July 17th 2018: We're asked to accept a £12 million offer on an alleged GDV of £22,650,000 - just £10,650,000 lower!
|
|
rocky1
Member of DD Central
Posts: 1,132
Likes: 1,951
|
Post by rocky1 on Jul 17, 2018 15:54:35 GMT
dont forget from long ago updates lendy and this borrower are good buddies.as with many other loans we the lowly lenders do not know what deals are being made behind closed doors. you can guarantee though that they will not be in our best interests
|
|
bloodycat
Member of DD Central
Posts: 184
Likes: 84
|
Post by bloodycat on Jul 17, 2018 15:55:27 GMT
Well I think Lendy are screwed on getting any more funding on the other big DFLs that are already on their umpteenth tranche.
I have about 30% more in this loan than my limit for diversification having believed their updates.
If Lendy aren't seen to be strong in enforcing their loan conditions and recovering investors funds due then I can see quite a few other developments also trying their hand to see how little they can get away with actually paying.
|
|
Monetus
Member of DD Central
Posts: 1,179
Likes: 2,961
|
Post by Monetus on Jul 17, 2018 16:00:39 GMT
The wording of the vote definitely taps into psychological bias - I think we all know which option Lendy would prefer!
"We invite investors to vote on the option they feel offers the best and most certain return"

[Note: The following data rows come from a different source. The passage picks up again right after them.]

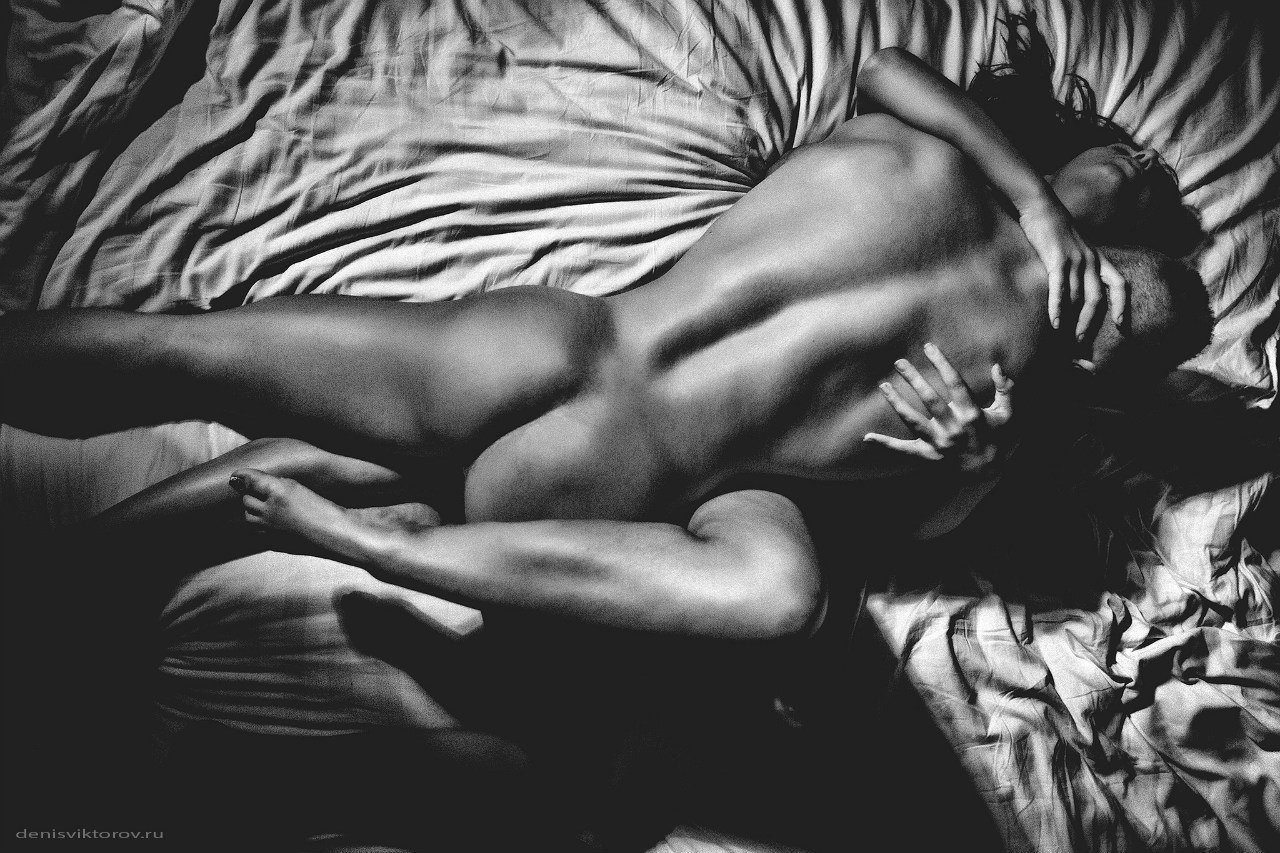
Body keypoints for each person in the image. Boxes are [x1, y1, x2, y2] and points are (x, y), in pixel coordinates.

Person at [1, 29, 1213, 851]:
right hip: (600, 438)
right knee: (184, 355)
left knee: (182, 353)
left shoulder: (965, 275)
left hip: (570, 391)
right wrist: (1039, 213)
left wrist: (974, 459)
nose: (1137, 174)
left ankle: (194, 695)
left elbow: (904, 526)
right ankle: (191, 641)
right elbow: (894, 67)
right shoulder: (940, 180)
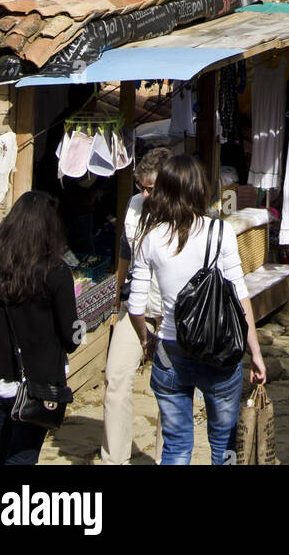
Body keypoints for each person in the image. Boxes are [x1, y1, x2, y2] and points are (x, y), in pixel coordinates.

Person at [127, 154, 266, 466]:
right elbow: (241, 298)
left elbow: (135, 306)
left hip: (169, 349)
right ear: (199, 190)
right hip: (218, 349)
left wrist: (146, 340)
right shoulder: (221, 232)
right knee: (224, 445)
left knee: (175, 448)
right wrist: (254, 352)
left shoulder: (149, 238)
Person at [0, 191, 80, 466]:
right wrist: (80, 319)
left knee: (6, 453)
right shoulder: (56, 272)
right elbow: (72, 337)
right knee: (21, 458)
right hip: (37, 387)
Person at [100, 145, 171, 465]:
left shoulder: (186, 213)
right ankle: (114, 458)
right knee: (115, 378)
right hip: (136, 304)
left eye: (150, 188)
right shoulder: (134, 206)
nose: (144, 194)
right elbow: (126, 250)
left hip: (173, 310)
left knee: (169, 391)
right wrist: (117, 292)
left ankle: (166, 459)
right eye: (140, 187)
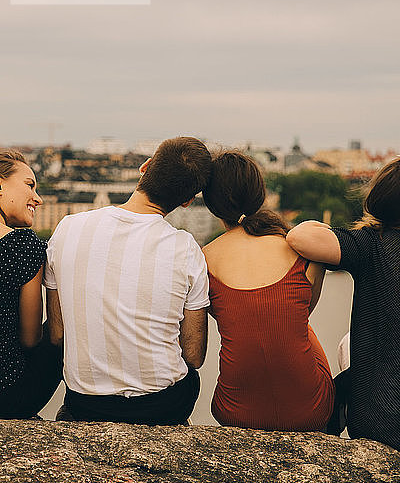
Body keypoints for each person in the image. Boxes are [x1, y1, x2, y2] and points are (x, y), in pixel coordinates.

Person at [44, 137, 211, 425]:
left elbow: (57, 334)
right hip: (162, 405)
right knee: (189, 378)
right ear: (187, 201)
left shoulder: (68, 229)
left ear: (144, 168)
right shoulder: (185, 248)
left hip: (85, 403)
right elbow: (193, 356)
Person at [202, 151, 334, 431]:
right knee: (300, 325)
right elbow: (303, 311)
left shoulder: (204, 259)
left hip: (234, 411)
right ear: (259, 194)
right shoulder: (300, 250)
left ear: (211, 205)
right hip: (310, 411)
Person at [286, 156, 400, 450]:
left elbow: (299, 237)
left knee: (350, 345)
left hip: (377, 422)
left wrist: (319, 225)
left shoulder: (371, 244)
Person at [0, 150, 62, 419]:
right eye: (29, 185)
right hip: (9, 395)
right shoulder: (23, 246)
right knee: (61, 324)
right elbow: (30, 338)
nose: (38, 198)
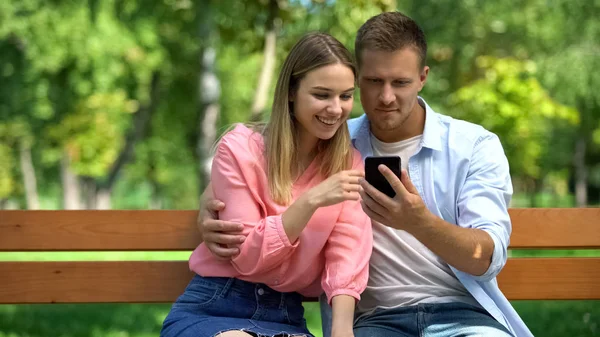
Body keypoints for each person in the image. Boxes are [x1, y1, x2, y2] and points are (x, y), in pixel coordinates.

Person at [198, 11, 534, 337]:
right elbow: (255, 158)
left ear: (423, 78)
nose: (386, 97)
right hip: (377, 320)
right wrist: (206, 204)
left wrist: (418, 221)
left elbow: (486, 259)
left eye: (400, 83)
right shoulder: (334, 142)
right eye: (374, 82)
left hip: (463, 314)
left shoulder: (472, 146)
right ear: (358, 80)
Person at [160, 32, 372, 337]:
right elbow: (247, 258)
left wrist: (342, 330)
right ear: (290, 92)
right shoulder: (240, 149)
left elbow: (347, 253)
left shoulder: (349, 163)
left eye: (345, 96)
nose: (336, 108)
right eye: (322, 95)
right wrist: (310, 201)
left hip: (287, 316)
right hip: (215, 305)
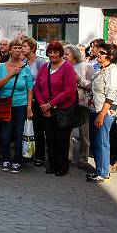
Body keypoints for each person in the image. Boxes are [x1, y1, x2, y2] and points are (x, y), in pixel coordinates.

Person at [35, 40, 77, 176]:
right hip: (46, 109)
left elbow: (69, 90)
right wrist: (43, 105)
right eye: (50, 52)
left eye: (56, 52)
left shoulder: (67, 67)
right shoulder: (45, 67)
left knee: (62, 139)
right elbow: (37, 87)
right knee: (50, 138)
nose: (53, 55)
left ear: (60, 53)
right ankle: (52, 164)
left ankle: (62, 166)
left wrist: (50, 104)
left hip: (63, 109)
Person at [0, 39, 34, 173]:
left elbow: (30, 89)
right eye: (15, 48)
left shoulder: (26, 67)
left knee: (18, 133)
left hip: (21, 104)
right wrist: (11, 73)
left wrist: (29, 108)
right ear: (10, 50)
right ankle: (5, 159)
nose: (18, 50)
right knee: (5, 133)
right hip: (5, 104)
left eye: (20, 48)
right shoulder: (1, 66)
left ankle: (17, 160)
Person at [87, 43, 117, 183]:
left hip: (105, 111)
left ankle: (103, 172)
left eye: (102, 53)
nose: (98, 55)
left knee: (102, 141)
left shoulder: (112, 71)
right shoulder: (102, 69)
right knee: (96, 141)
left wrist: (102, 114)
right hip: (95, 109)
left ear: (110, 56)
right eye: (99, 52)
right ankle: (99, 170)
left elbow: (111, 94)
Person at [65, 44, 94, 170]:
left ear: (74, 55)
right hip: (67, 103)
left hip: (82, 103)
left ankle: (83, 159)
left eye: (67, 54)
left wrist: (78, 80)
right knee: (68, 132)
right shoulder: (63, 67)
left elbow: (91, 86)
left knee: (84, 132)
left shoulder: (86, 67)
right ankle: (68, 157)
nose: (64, 56)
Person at [22, 37, 47, 166]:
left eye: (25, 46)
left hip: (37, 97)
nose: (23, 49)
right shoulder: (24, 62)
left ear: (32, 48)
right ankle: (28, 152)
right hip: (26, 96)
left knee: (38, 127)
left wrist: (30, 85)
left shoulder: (40, 61)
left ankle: (40, 155)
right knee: (27, 126)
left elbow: (42, 79)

Option 1: "This alternative results in an immediate and certain resolution" "Immediate cash settlement"
|
|
copacetic
Member of DD Central
Posts: 305
Likes: 666
|
Post by copacetic on Jul 17, 2018 16:07:06 GMT
Whereas us lenders have a meagre 2-3% return over 24-36 months. I've calculated the actual internal rate of return of option 1 in a couple of scenarios: Assuming the £1m is recouped this time next year (by no means assured!): Investing day 1: 2.7% Investing in tranche 11 on 21/11/17 including cashback: -15.0% If the £1m turns out to be worth about as much as the borrowers other promises then:
Investing day 1: -1.2% Investing in tranche 11 on 21/11/17 including cashback: -24.9%
Obviously Lendy has chosen the best case senario for their example and it's abundantly clear from the language they are using that they want you to choose option 1. It's been mentioned in other places that no deal is better than a bad deal. I hope that Lendy can come up with a better deal like they did for PBL120 rather than lenders accepting the first deal that's offered.
|
|
|
Post by panache on Jul 17, 2018 16:07:22 GMT
Instead of certainty they could have emphasised option 2 - which would give them teeth to try and renegotiate a much better deal.
|
|
elliotn
Member of DD Central
Posts: 3,064
Likes: 2,681
|
Post by elliotn on Jul 17, 2018 16:07:36 GMT
dont forget from long ago updates lendy and this borrower are good buddies.as with many other loans we the lowly lenders do not know what deals are being made behind closed doors. you can guarantee though that they will not be in our best interests Post the links between the borrower and Ly on DDC for benefit of other lenders.